## Required action
Filter these entries so that only lines with the word "thiết" remain.
Provided material below:
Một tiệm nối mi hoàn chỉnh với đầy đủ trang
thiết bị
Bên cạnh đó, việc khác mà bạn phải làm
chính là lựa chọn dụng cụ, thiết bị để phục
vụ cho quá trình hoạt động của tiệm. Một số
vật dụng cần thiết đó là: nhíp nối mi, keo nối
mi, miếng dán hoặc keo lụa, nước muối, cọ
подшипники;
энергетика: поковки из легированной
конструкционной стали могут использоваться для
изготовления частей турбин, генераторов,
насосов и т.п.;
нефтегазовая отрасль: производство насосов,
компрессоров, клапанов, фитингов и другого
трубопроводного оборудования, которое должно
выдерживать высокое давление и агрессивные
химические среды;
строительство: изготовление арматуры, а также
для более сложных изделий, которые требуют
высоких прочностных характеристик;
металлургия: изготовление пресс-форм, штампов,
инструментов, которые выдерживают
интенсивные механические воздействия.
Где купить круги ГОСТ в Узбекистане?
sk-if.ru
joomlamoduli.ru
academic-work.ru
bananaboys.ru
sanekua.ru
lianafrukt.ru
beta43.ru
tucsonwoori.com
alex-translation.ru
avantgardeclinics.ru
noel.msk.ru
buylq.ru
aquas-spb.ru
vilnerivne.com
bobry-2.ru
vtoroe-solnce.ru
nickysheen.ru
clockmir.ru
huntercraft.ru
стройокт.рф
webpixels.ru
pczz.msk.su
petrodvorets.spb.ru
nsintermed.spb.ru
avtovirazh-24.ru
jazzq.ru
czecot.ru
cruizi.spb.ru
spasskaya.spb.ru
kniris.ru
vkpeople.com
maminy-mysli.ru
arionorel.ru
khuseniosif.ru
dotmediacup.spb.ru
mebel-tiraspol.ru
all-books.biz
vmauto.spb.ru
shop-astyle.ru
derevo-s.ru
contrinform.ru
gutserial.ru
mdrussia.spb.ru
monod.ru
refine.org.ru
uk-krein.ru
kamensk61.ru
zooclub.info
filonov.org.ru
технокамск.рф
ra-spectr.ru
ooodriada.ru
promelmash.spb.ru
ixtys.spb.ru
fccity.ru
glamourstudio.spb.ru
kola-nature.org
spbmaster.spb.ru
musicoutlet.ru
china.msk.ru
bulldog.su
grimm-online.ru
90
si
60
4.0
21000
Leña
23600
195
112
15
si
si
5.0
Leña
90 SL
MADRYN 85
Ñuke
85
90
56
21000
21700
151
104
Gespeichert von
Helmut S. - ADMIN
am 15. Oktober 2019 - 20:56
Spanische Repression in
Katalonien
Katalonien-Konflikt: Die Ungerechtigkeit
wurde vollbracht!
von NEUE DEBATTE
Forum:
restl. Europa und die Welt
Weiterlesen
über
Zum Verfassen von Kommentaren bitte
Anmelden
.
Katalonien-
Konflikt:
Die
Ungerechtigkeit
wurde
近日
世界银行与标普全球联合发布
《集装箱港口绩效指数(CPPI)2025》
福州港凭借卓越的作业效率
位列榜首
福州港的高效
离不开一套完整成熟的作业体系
End of Provided material.
## Exercise answer
thiết bị
chính là lựa chọn dụng cụ, thiết bị để phục
vật dụng cần thiết đó là: nhíp nối mi, keo nối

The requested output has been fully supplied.